NEW!!! Belief Distortions and Uncertainty about Inflation, with Stefano Fasani (Lancaster University), Lorenza Rossi (Lancaster University), and Giuseppe Pagano Giorgianni (Sapienza). SLIDES
Abstract: This paper studies the macroeconomic effects of a belief distortion shock—defined as the unexpected component of household inflation expectations after accounting for professional forecasts and observable fundamentals. Using survey data, U.S. macroeconomic variables, and machine-learning methods, we identify this shock and examine its effects both within and outside the zero lower bound (ZLB), conditioning on household inflation uncertainty. The shock raises inflation, uncertainty, and unemployment in normal times. At the ZLB, the shock reduces real interest rates and becomes expansionary; however, the accompanying rise in inflation uncertainty dampens or can even reverse these effects. A New Keynesian model with belief shocks replicates these dynamics and matches the empirical patterns of inflation uncertainty.
Impulse responses of unemployment, in and out of the ZLB, to an inflation belief shock
Contribution of inflation uncertainty to the response of unemployment, in and out of the ZLB, to an inflation belief shock
Belief shock identification: an increase in the difference between MSC and SPF 1-year-ahead inflation expectations, orthogonalized with respect to FRED-MD information by ridge methods.
Ambiguity in Pricing Climate Uncertainty, with G. Curatola (University of Siena), M. Donadelli (University of Brescia), I. Gufler (LUISS), M. Z. Ammar (Sapienza)
Abstract: We examine whether climate change uncertainty (CCU) is systematically priced in the cross-section of equity returns by applying a two-stage Fama-MacBeth estimation within a unified empirical framework. Drawing on four distinct CCU proxies —derived from media coverage, policy uncertainty, social attention, and search trends— we assess CCU premia across Fama-French and green–brown portfolios (classified by ESG scores, carbon intensity, and sectoral exposure). We find that CCU shocks command significant risk premia; however, their size and sign depend critically on the proxy and classification scheme used. No consistent pricing differentials emerge between green and brown portfolios. Indeed, we observe substantial overlap in estimated CCU exposures and limited evidence of conditional systematic time structure, highlighting the inherently ambiguous nature of climate risk in financial markets. Mimicking portfolio strategies confirm these results.

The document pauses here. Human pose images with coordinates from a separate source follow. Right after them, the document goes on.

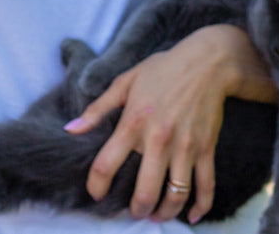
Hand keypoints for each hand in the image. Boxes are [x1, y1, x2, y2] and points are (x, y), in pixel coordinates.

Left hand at [65, 26, 248, 224]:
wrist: (208, 62)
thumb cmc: (163, 69)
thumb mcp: (125, 82)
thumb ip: (97, 109)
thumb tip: (70, 129)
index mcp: (133, 123)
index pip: (106, 165)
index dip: (97, 187)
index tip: (96, 194)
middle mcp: (158, 140)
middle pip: (144, 192)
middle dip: (136, 210)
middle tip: (132, 212)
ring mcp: (185, 147)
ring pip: (175, 195)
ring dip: (164, 213)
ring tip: (156, 215)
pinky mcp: (206, 149)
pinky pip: (206, 186)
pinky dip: (200, 207)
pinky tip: (191, 216)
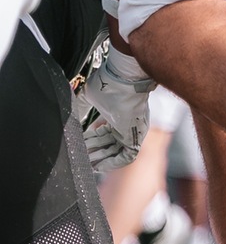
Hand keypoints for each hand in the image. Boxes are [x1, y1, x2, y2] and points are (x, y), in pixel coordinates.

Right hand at [75, 45, 154, 170]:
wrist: (123, 79)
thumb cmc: (109, 85)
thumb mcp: (88, 98)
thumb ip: (80, 109)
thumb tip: (70, 118)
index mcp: (117, 115)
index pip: (104, 133)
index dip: (91, 141)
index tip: (80, 146)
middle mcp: (126, 124)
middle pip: (109, 144)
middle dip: (94, 152)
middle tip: (81, 158)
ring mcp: (132, 130)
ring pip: (116, 151)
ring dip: (101, 159)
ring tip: (86, 163)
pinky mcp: (136, 136)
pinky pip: (126, 156)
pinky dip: (112, 162)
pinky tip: (98, 164)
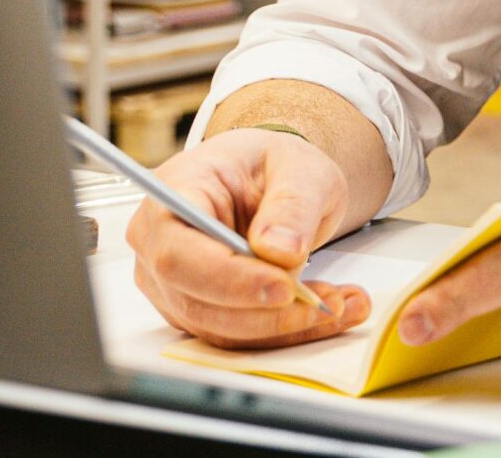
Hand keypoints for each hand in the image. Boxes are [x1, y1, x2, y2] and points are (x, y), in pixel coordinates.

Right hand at [125, 127, 372, 348]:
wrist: (274, 180)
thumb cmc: (273, 165)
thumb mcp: (300, 168)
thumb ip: (291, 205)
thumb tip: (278, 250)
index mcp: (174, 194)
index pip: (178, 252)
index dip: (227, 279)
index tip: (283, 287)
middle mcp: (160, 244)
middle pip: (198, 300)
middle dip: (266, 313)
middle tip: (325, 304)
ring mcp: (174, 284)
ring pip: (222, 328)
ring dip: (285, 326)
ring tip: (340, 305)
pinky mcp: (199, 311)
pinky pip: (241, 336)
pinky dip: (288, 330)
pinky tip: (330, 312)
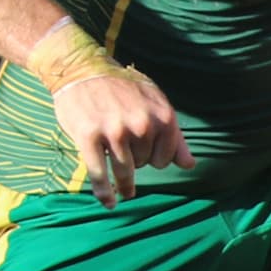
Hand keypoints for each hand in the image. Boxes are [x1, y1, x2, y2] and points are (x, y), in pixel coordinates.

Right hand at [51, 64, 187, 204]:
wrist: (81, 68)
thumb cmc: (120, 87)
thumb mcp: (154, 102)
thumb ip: (173, 135)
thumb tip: (189, 165)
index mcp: (162, 116)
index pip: (166, 159)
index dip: (155, 159)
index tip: (144, 154)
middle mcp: (141, 124)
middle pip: (144, 164)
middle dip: (136, 161)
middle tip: (124, 153)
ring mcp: (114, 131)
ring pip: (124, 171)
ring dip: (124, 185)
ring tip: (124, 194)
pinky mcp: (89, 136)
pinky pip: (99, 173)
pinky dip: (104, 191)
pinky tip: (108, 202)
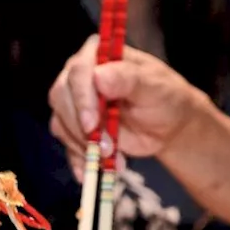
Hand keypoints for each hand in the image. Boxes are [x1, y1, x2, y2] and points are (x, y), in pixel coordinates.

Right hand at [48, 35, 207, 179]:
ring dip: (84, 146)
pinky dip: (79, 161)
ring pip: (61, 124)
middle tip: (107, 148)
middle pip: (61, 98)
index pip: (78, 72)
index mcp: (98, 55)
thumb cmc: (164, 97)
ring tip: (113, 159)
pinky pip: (67, 145)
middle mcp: (79, 76)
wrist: (167, 125)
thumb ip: (129, 79)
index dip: (82, 99)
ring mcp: (74, 103)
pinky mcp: (74, 128)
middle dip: (81, 127)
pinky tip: (90, 174)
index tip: (93, 124)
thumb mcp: (154, 87)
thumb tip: (100, 76)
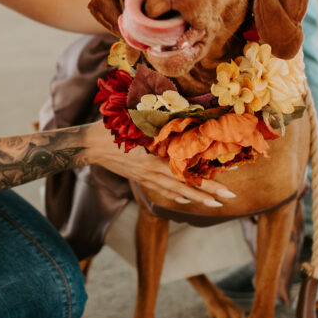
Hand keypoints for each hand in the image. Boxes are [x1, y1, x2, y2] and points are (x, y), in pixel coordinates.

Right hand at [86, 122, 235, 208]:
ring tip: (214, 203)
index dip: (205, 182)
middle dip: (207, 194)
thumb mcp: (133, 122)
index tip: (225, 188)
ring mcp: (145, 178)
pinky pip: (162, 190)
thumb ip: (155, 120)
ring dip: (195, 197)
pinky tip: (185, 199)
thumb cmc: (110, 130)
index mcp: (152, 161)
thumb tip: (179, 114)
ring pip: (174, 191)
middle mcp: (151, 173)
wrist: (88, 146)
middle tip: (228, 199)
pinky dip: (176, 194)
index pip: (185, 176)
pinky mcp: (140, 178)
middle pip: (184, 187)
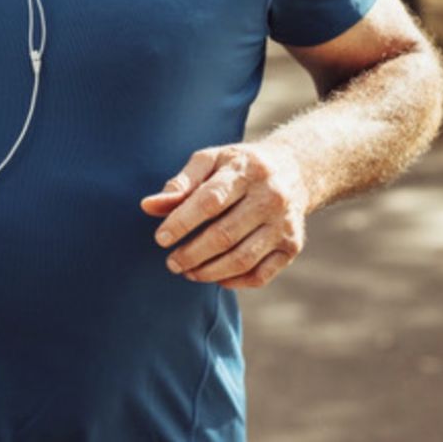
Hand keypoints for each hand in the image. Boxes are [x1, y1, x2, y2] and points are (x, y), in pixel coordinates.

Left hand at [140, 142, 308, 289]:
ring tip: (188, 272)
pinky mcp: (293, 246)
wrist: (294, 169)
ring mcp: (284, 224)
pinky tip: (215, 277)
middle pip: (225, 235)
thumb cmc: (239, 166)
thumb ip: (180, 184)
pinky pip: (261, 274)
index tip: (160, 238)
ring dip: (209, 272)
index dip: (182, 222)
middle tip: (171, 263)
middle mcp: (270, 197)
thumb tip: (148, 206)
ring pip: (242, 259)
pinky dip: (235, 282)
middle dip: (192, 254)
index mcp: (245, 170)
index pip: (210, 201)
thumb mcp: (210, 161)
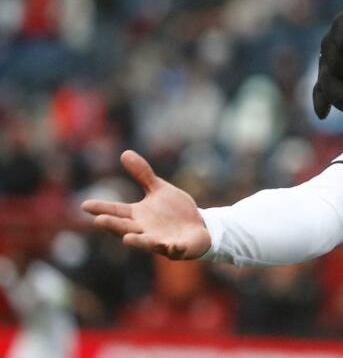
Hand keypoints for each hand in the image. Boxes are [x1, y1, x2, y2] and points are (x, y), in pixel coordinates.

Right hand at [81, 150, 210, 259]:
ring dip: (137, 242)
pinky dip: (173, 248)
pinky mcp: (178, 247)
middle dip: (113, 225)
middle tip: (99, 221)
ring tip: (127, 239)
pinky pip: (175, 249)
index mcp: (138, 215)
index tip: (84, 204)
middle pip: (125, 228)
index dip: (102, 208)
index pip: (116, 211)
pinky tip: (172, 245)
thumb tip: (125, 153)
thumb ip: (143, 174)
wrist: (197, 229)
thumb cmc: (173, 211)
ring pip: (146, 243)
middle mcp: (145, 230)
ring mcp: (160, 240)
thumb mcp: (158, 189)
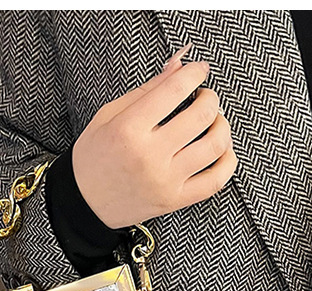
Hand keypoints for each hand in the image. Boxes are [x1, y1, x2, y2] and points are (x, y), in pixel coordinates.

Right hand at [71, 46, 237, 228]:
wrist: (83, 204)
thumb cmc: (93, 159)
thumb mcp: (109, 116)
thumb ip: (147, 91)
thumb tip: (178, 66)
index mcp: (129, 130)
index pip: (175, 90)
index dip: (194, 74)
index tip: (198, 71)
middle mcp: (149, 156)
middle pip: (201, 115)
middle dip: (210, 98)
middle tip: (204, 97)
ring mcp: (164, 180)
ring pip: (215, 146)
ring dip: (222, 126)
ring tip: (213, 122)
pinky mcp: (173, 200)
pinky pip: (215, 181)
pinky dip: (227, 161)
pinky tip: (222, 150)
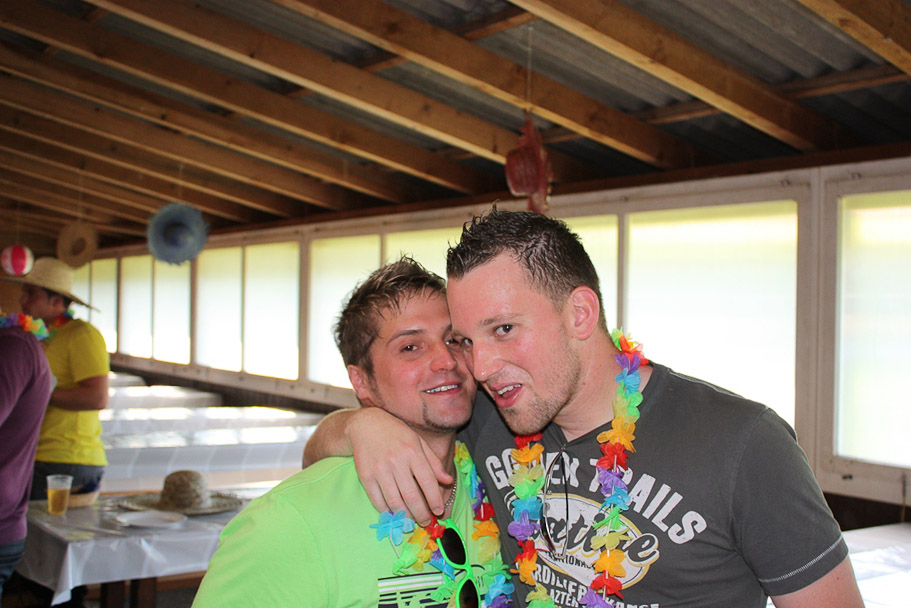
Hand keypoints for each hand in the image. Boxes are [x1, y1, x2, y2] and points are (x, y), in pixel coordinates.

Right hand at [348, 408, 452, 525]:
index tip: (438, 511)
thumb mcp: (418, 442)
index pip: (428, 482)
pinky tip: (395, 514)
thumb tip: (448, 481)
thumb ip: (433, 462)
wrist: (365, 425)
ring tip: (412, 521)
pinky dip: (387, 511)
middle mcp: (397, 461)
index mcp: (413, 452)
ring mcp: (380, 470)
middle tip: (425, 522)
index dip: (435, 500)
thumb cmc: (396, 434)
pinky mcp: (365, 476)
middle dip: (421, 514)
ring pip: (395, 502)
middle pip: (412, 496)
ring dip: (405, 516)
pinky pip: (378, 501)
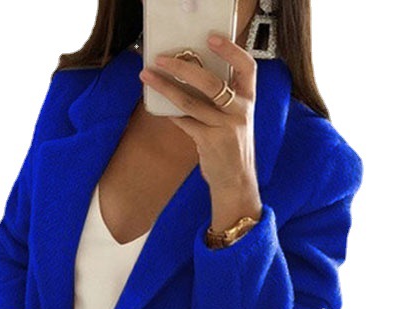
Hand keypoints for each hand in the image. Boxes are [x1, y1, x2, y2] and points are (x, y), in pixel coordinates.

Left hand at [138, 35, 262, 228]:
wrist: (236, 182)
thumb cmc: (231, 148)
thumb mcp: (234, 120)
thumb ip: (221, 101)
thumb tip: (190, 78)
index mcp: (248, 101)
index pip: (246, 68)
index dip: (231, 50)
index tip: (212, 38)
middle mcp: (240, 111)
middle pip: (211, 82)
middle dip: (183, 67)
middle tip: (163, 59)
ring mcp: (225, 127)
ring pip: (191, 102)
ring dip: (166, 88)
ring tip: (148, 77)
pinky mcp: (209, 142)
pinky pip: (184, 122)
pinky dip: (171, 113)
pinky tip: (159, 106)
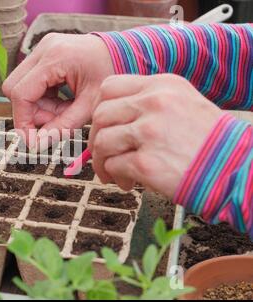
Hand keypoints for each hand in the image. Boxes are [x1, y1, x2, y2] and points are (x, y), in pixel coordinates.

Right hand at [2, 33, 113, 147]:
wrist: (125, 52)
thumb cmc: (112, 75)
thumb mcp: (90, 105)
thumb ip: (63, 126)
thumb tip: (38, 144)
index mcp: (56, 58)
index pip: (21, 94)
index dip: (22, 120)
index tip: (31, 140)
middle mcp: (44, 48)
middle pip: (13, 88)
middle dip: (29, 111)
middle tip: (52, 122)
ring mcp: (43, 48)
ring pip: (20, 85)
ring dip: (36, 105)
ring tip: (62, 110)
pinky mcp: (45, 51)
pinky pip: (30, 80)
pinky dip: (41, 96)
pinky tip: (61, 101)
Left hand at [89, 74, 223, 198]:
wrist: (239, 169)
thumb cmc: (210, 142)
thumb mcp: (183, 104)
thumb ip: (148, 104)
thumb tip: (112, 120)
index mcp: (162, 86)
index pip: (109, 86)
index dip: (99, 108)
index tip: (102, 126)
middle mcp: (154, 103)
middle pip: (101, 115)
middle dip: (95, 138)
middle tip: (103, 154)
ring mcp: (150, 132)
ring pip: (102, 142)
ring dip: (102, 161)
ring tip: (113, 173)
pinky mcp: (147, 162)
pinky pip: (113, 166)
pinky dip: (114, 176)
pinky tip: (127, 182)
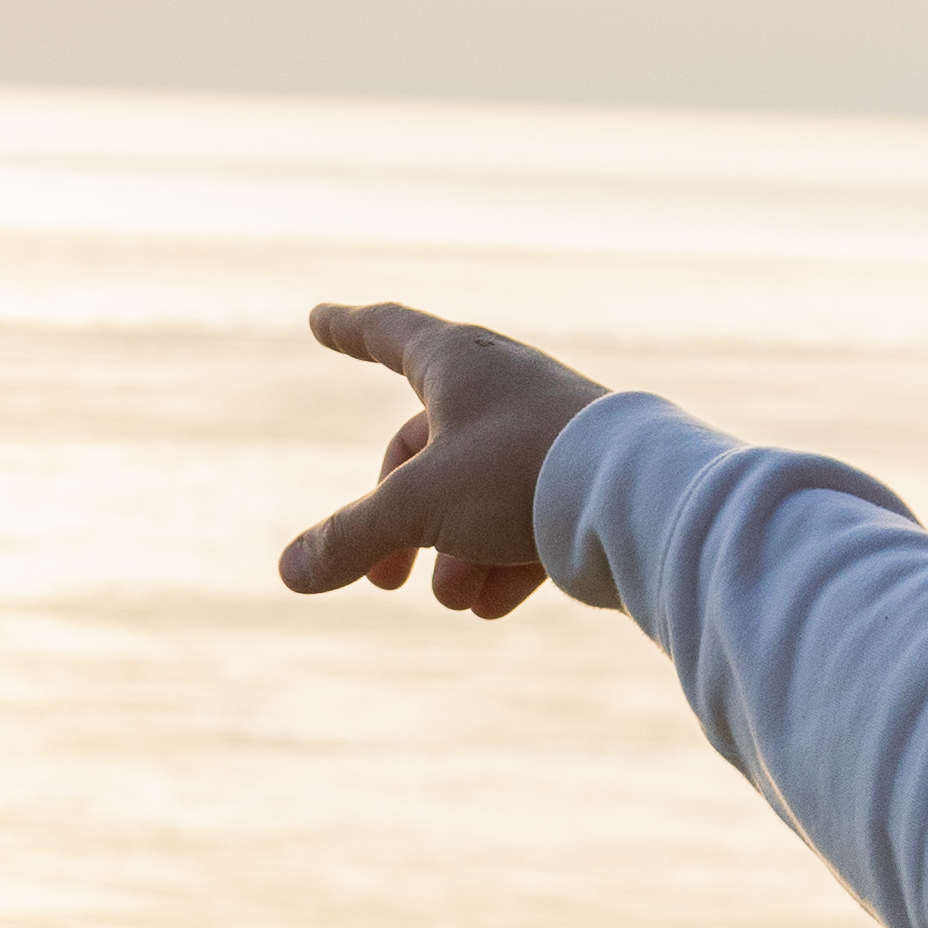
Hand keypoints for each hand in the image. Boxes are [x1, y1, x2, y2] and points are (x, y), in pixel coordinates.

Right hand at [277, 302, 605, 621]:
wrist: (637, 497)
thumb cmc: (520, 473)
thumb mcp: (418, 507)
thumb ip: (351, 537)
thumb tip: (290, 572)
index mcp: (459, 362)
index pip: (389, 333)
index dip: (349, 329)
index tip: (319, 319)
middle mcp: (505, 387)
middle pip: (426, 449)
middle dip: (399, 522)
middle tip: (381, 581)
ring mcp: (548, 431)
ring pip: (479, 492)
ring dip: (456, 553)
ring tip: (456, 602)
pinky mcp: (586, 477)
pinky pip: (531, 515)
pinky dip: (505, 560)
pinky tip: (493, 608)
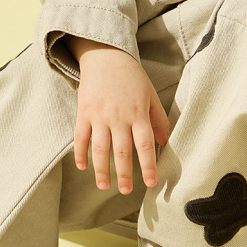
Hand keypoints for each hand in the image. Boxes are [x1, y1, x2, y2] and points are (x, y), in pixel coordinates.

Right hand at [71, 41, 170, 193]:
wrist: (106, 56)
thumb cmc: (131, 77)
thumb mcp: (150, 94)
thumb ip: (158, 119)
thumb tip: (166, 142)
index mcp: (138, 113)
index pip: (145, 144)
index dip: (148, 165)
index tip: (151, 182)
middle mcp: (119, 117)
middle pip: (122, 151)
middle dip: (125, 174)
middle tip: (127, 191)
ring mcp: (99, 115)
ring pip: (100, 149)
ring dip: (102, 170)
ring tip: (104, 186)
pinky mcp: (84, 113)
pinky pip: (80, 137)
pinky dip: (80, 153)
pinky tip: (83, 167)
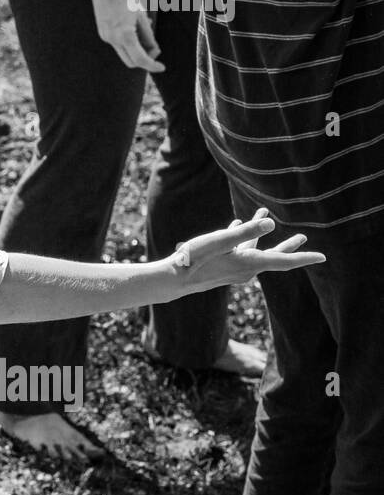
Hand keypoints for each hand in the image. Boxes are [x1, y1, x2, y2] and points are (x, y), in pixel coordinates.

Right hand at [92, 0, 163, 72]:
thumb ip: (148, 35)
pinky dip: (128, 43)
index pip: (140, 59)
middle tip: (154, 48)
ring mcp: (106, 38)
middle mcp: (113, 40)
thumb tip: (154, 50)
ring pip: (124, 53)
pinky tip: (132, 28)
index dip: (152, 66)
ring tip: (143, 33)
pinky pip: (118, 45)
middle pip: (131, 62)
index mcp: (125, 35)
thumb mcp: (141, 16)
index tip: (161, 67)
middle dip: (144, 59)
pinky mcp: (103, 34)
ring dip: (136, 50)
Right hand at [169, 208, 324, 294]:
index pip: (284, 261)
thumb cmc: (193, 260)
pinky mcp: (221, 266)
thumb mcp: (219, 241)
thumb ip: (245, 231)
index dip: (304, 257)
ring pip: (253, 249)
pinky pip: (238, 250)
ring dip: (259, 233)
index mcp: (248, 264)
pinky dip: (241, 237)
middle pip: (273, 257)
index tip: (322, 257)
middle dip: (288, 246)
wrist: (172, 280)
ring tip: (264, 214)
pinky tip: (234, 224)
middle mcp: (245, 269)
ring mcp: (232, 269)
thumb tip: (270, 223)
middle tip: (304, 238)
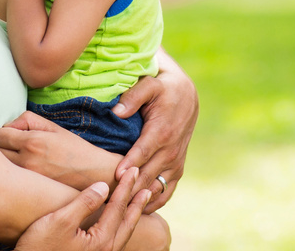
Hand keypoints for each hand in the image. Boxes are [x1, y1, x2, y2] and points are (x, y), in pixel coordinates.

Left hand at [0, 111, 120, 190]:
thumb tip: (9, 125)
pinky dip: (11, 178)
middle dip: (0, 147)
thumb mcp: (53, 127)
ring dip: (3, 163)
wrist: (95, 174)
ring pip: (0, 169)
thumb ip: (28, 120)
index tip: (11, 136)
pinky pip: (10, 183)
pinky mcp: (31, 192)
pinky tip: (20, 177)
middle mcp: (27, 161)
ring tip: (15, 162)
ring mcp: (27, 179)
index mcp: (32, 142)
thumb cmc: (74, 149)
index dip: (3, 133)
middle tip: (11, 149)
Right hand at [14, 168, 148, 250]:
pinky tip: (120, 221)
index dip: (125, 187)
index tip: (133, 170)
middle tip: (148, 185)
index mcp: (101, 240)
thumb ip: (84, 203)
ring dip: (133, 214)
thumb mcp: (60, 221)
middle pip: (128, 222)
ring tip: (141, 201)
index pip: (117, 207)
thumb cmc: (40, 247)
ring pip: (124, 232)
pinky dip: (123, 225)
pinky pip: (116, 238)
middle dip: (137, 202)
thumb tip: (104, 186)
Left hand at [113, 54, 198, 212]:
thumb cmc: (163, 89)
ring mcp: (175, 163)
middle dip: (129, 187)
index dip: (130, 165)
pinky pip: (167, 192)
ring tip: (117, 208)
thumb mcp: (149, 85)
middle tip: (108, 198)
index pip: (143, 153)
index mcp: (162, 132)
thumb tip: (116, 112)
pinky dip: (154, 203)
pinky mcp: (178, 169)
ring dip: (139, 198)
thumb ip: (133, 96)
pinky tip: (136, 210)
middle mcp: (171, 151)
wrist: (186, 96)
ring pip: (156, 188)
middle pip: (147, 175)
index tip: (116, 177)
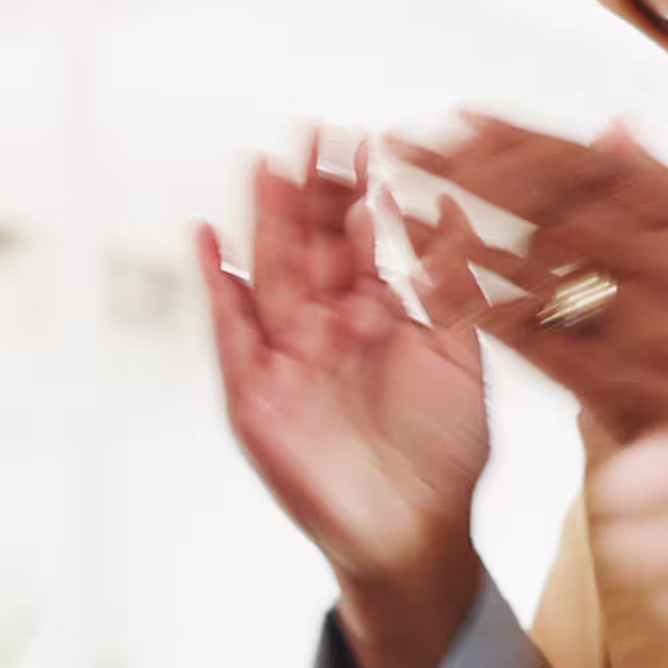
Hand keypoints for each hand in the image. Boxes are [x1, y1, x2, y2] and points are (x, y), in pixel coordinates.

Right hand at [199, 131, 491, 667]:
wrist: (417, 534)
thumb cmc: (442, 456)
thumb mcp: (460, 356)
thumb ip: (451, 286)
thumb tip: (457, 207)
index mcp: (374, 315)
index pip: (360, 238)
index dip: (360, 190)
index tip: (367, 138)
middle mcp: (326, 328)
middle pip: (309, 244)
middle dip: (307, 190)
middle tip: (310, 133)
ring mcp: (286, 358)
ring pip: (270, 275)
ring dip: (263, 220)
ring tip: (265, 165)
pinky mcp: (255, 396)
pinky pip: (230, 334)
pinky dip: (216, 289)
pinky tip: (208, 241)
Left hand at [396, 113, 667, 443]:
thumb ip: (666, 192)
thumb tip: (613, 122)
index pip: (596, 165)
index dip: (516, 137)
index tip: (450, 120)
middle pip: (557, 205)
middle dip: (465, 174)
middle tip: (395, 154)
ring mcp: (663, 329)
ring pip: (539, 267)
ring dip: (456, 234)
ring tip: (389, 211)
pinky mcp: (630, 390)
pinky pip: (538, 342)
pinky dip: (478, 310)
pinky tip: (425, 289)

Monetary/fiscal policy regimes in post-war Europe, with O. Bouabdallah (European Central Bank), and P. Jacquinot (European Central Bank). ECB Working Paper Series (2024), 2871 SLIDES. Also in ECB Occasional Paper Series No 337 R & R
Abstract: In most euro area countries, the monetary/fiscal policy mix is responsible for the changing history of debt and inflation facts. Using a Dynamic Stochastic General Equilibrium model with Markov-switching policy rules, we identify three distinct monetary/fiscal regimes in France and Italy: a Passive Monetary-Active Fiscal regime (PM/AF) before the late 80s/early 90s; an Active Monetary-Passive Fiscal regime (AM/PF) with central bank in- dependence and EMU convergence; a third regime with policy rates at the effective lower bound combined with fiscal active behaviour to sustain the recovery. Our simulations reveal that the PM/AF regime in France led to price volatility and debt stabilisation, while the AM/PF regime resulted in disinflation and rising debt trajectory. Meanwhile, Italy’s procyclical fiscal policy in downturns contributed to persisting imbalances, high aggregate volatility, and low growth.